§ Exercise instructions
Copy precisely the first line of the material below and every later line, stopping with the line that contains "mug: none [427,453,474,494]".

§ Study material
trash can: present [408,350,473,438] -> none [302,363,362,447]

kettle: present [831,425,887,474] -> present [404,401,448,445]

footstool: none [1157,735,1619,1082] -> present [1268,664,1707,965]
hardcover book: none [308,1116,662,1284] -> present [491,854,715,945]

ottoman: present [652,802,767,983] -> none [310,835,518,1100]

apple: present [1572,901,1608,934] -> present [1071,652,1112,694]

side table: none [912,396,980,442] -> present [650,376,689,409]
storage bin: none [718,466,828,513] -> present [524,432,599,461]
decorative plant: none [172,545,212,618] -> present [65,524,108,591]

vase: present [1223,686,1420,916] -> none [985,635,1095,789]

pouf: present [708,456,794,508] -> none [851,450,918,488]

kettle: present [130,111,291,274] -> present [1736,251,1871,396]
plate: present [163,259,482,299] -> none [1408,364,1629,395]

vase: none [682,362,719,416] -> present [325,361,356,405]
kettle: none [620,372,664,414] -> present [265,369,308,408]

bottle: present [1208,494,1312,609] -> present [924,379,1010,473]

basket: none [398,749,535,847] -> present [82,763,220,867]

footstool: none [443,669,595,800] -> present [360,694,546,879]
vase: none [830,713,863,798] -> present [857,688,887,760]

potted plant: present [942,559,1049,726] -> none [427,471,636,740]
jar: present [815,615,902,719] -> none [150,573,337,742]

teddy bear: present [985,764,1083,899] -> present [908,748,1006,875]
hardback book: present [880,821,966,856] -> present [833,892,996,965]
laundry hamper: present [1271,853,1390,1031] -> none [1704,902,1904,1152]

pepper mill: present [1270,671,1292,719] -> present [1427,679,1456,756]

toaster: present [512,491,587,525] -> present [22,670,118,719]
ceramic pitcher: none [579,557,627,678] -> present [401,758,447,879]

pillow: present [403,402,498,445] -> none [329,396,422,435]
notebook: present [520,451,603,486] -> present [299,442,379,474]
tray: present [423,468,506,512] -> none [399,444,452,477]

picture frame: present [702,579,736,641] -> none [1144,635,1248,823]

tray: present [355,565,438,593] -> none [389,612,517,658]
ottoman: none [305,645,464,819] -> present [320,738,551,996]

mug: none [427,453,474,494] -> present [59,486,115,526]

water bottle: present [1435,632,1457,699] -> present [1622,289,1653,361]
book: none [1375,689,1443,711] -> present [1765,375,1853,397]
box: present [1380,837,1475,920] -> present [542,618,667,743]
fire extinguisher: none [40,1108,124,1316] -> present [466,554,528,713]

§ The completed task
trash can: present [408,350,473,438] -> none [302,363,362,447]

kettle: present [831,425,887,474] -> present [404,401,448,445]

footstool: none [1157,735,1619,1082] -> present [1268,664,1707,965]
hardcover book: none [308,1116,662,1284] -> present [491,854,715,945]

ottoman: present [652,802,767,983] -> none [310,835,518,1100]

apple: present [1572,901,1608,934] -> present [1071,652,1112,694]

side table: none [912,396,980,442] -> present [650,376,689,409]
storage bin: none [718,466,828,513] -> present [524,432,599,461]
decorative plant: none [172,545,212,618] -> present [65,524,108,591]

vase: present [1223,686,1420,916] -> none [985,635,1095,789]

pouf: present [708,456,794,508] -> none [851,450,918,488]

kettle: present [130,111,291,274] -> present [1736,251,1871,396]
plate: present [163,259,482,299] -> none [1408,364,1629,395]

vase: none [682,362,719,416] -> present [325,361,356,405]
kettle: none [620,372,664,414] -> present [265,369,308,408]

bottle: present [1208,494,1312,609] -> present [924,379,1010,473]

basket: none [398,749,535,847] -> present [82,763,220,867]

footstool: none [443,669,595,800] -> present [360,694,546,879]
vase: none [830,713,863,798] -> present [857,688,887,760]

potted plant: present [942,559,1049,726] -> none [427,471,636,740]
jar: present [815,615,902,719] -> none [150,573,337,742]

teddy bear: present [985,764,1083,899] -> present [908,748,1006,875]
hardback book: present [880,821,966,856] -> present [833,892,996,965]
laundry hamper: present [1271,853,1390,1031] -> none [1704,902,1904,1152]

pepper mill: present [1270,671,1292,719] -> present [1427,679,1456,756]

toaster: present [512,491,587,525] -> present [22,670,118,719]
ceramic pitcher: none [579,557,627,678] -> present [401,758,447,879]

pillow: present [403,402,498,445] -> none [329,396,422,435]
notebook: present [520,451,603,486] -> present [299,442,379,474]
tray: present [423,468,506,512] -> none [399,444,452,477]

picture frame: present [702,579,736,641] -> none [1144,635,1248,823]

tray: present [355,565,438,593] -> none [389,612,517,658]
ottoman: none [305,645,464,819] -> present [320,738,551,996]

mug: none [427,453,474,494] -> present [59,486,115,526]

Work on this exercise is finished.